# Task
Find the lines in the listing below that have the word "osobních" and give their count, nothing else.
Start of Records provided
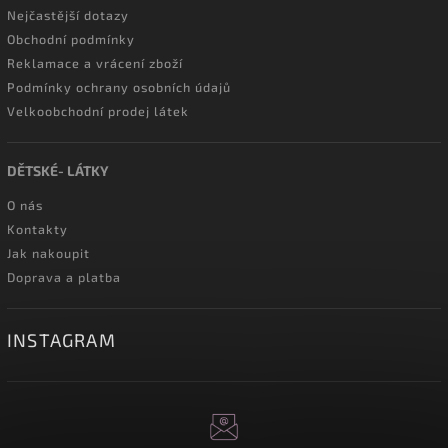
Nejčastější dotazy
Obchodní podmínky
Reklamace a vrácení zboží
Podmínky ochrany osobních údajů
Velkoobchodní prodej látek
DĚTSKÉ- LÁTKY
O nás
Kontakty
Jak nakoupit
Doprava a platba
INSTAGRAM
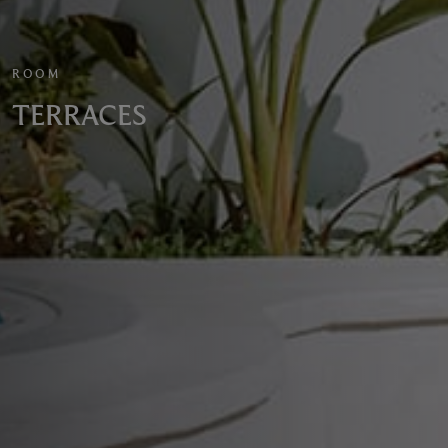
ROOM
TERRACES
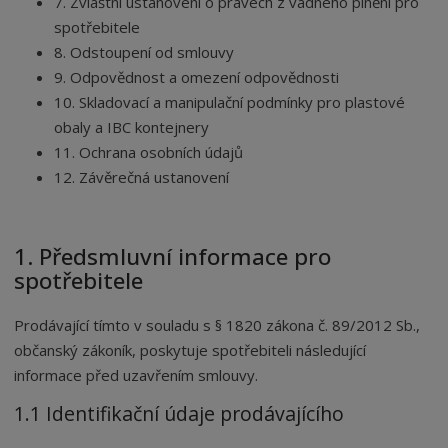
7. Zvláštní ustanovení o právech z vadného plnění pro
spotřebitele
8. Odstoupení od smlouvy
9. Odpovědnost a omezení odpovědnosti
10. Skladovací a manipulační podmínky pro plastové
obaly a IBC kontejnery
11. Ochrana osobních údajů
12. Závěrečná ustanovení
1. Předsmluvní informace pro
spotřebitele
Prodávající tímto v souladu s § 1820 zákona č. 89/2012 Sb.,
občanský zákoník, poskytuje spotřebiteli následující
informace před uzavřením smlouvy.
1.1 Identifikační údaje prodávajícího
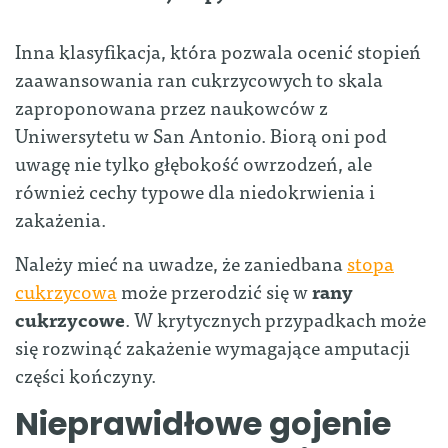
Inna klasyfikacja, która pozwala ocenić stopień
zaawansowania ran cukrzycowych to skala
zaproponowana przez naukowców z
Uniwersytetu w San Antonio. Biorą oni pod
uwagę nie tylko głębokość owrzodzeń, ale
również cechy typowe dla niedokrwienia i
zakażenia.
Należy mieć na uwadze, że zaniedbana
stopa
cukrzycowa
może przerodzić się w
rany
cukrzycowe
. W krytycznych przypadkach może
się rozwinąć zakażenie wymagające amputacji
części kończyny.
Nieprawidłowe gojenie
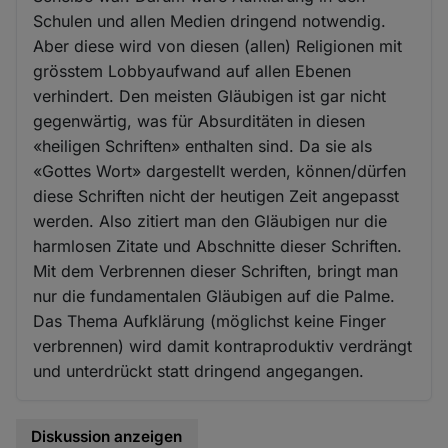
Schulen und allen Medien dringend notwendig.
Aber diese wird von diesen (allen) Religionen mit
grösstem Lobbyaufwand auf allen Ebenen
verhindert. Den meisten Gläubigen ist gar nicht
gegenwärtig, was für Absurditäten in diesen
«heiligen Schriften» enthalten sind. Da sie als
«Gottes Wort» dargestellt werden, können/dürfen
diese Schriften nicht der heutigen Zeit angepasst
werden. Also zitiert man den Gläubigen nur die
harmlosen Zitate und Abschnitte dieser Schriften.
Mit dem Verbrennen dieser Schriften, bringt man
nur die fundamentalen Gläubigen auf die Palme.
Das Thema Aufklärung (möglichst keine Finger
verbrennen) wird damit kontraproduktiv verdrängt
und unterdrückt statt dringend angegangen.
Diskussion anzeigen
End of Records provided
# Answer section
2